In terms of where money is moving right now, a few areas stand out:

  • Direct lending into private equity-backed companies is still the core of the market, and deal activity is expected to pick up as interest rates come down and a large backlog of deals that didn't get done over the past two years start to move. There's a lot of dry powder sitting in private equity funds waiting to be deployed. And when it does, private credit lenders are the ones writing the checks.

  • Junior and hybrid capital structures are also getting more attention. There are a growing number of older private equity funds that need liquidity solutions and private credit is filling that role.

  • Asset-based finance is expanding quickly as well — lending against infrastructure, equipment, data centers - which is broadening the market well beyond its original focus on corporate loans.

A Changing Investor Base

The investor base is also changing. Insurance companies are building their own lending operations. Large asset managers are buying insurance companies to access longer-term capital. And for the first time, retail investors are getting access through business development companies, interval funds, and now private credit ETFs.

State Street and Apollo launched the first private credit ETF earlier this year, with the SEC allowing up to 35% of the fund to be in illiquid assets. That's a significant change from standard ETF rules and it signals how mainstream this asset class is becoming.

The Risks Worth Being Honest About

The risks are worth being honest about though.

Transparency is the biggest structural issue right now. These loans aren't publicly disclosed. So when a borrower starts to struggle, the market often doesn't find out until things are already bad. A recent example was Renovo, a company that was carried at full value on most books, then written down to zero almost overnight. When there's no public market pricing a loan every day, you don't always know what you have until something goes wrong.

Lending standards are another concern. As more capital has poured into private credit, competition among lenders has increased — more funds chasing the same deals means that some are doing loans they probably shouldn't. Payment-in-kind loans, where a borrower adds unpaid interest onto their debt balance instead of paying it in cash, are also becoming more common. That's generally a sign of a borrower under pressure.

Leverage is also rising, both within private credit funds and among the companies they lend to. Banks have lent over a trillion dollars to private credit funds.
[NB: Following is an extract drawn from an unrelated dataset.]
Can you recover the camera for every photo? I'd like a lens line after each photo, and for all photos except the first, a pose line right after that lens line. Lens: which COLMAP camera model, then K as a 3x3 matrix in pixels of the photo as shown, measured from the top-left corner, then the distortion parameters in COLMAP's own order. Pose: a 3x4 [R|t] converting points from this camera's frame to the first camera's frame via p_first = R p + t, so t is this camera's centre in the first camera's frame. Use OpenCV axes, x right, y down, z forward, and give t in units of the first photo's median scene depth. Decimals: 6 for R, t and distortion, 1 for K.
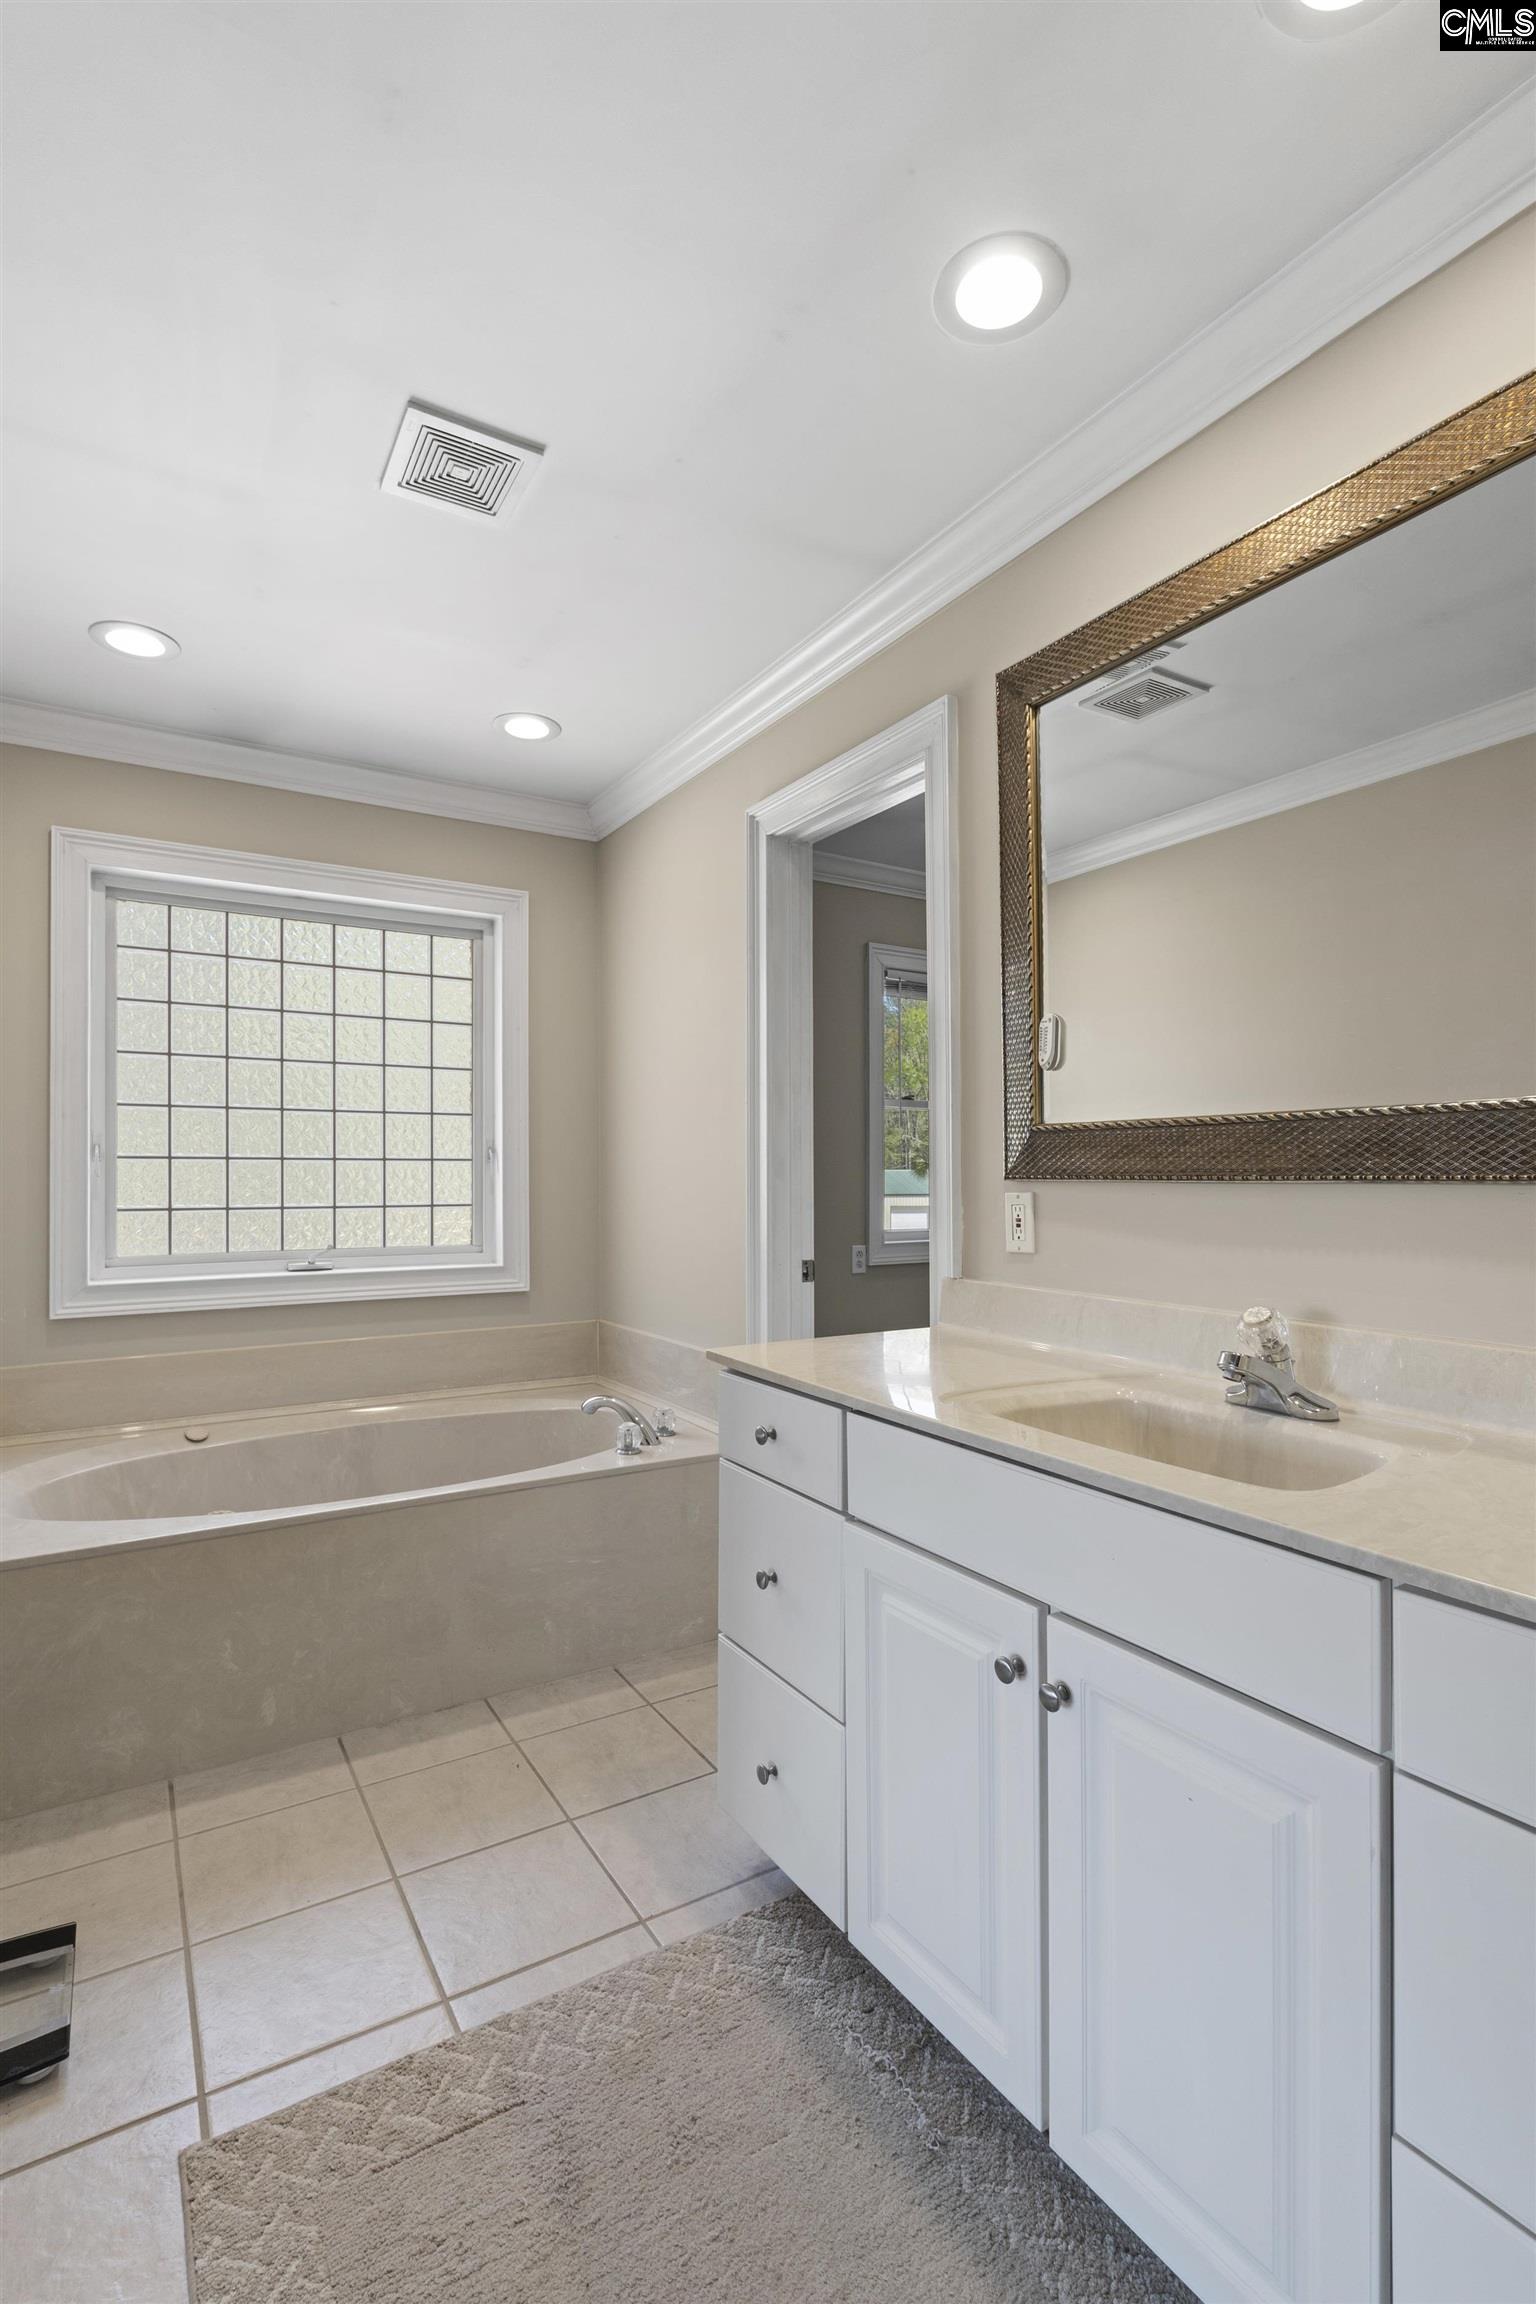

So if things go wrong inside the private credit market, there's a real connection back to the traditional banking system.

The retail expansion creates another risk that didn't exist before at this scale. Private credit is by nature illiquid — these loans can't be sold quickly. But new retail products are being built with easier redemption features. If investors get nervous and try to pull money out quickly in a downturn, funds may have to gate, which means they restrict or delay withdrawals. That tends to make investors more nervous, not less, which creates a feedback loop that's hard to stop once it starts.

The Open Question

The broader context is that private credit has never been through a serious economic downturn at anything close to its current size. The stress events it's seen so far have been manageable and contained. What happens to this market in a real recession — rising unemployment, falling revenues, compressed deal activity — is still an open question for anyone evaluating where to put capital or helping others do that.

The return story for private credit is very well documented and it's compelling to say the least. The more important question now is: who is managing it and how? What does their loss history actually look like? Have they had to work through a bad loan before? What protections are built into their loan agreements?

That's where the difference between managers shows up. And in a harder environment, that difference is going to matter a lot more than it has over the past decade.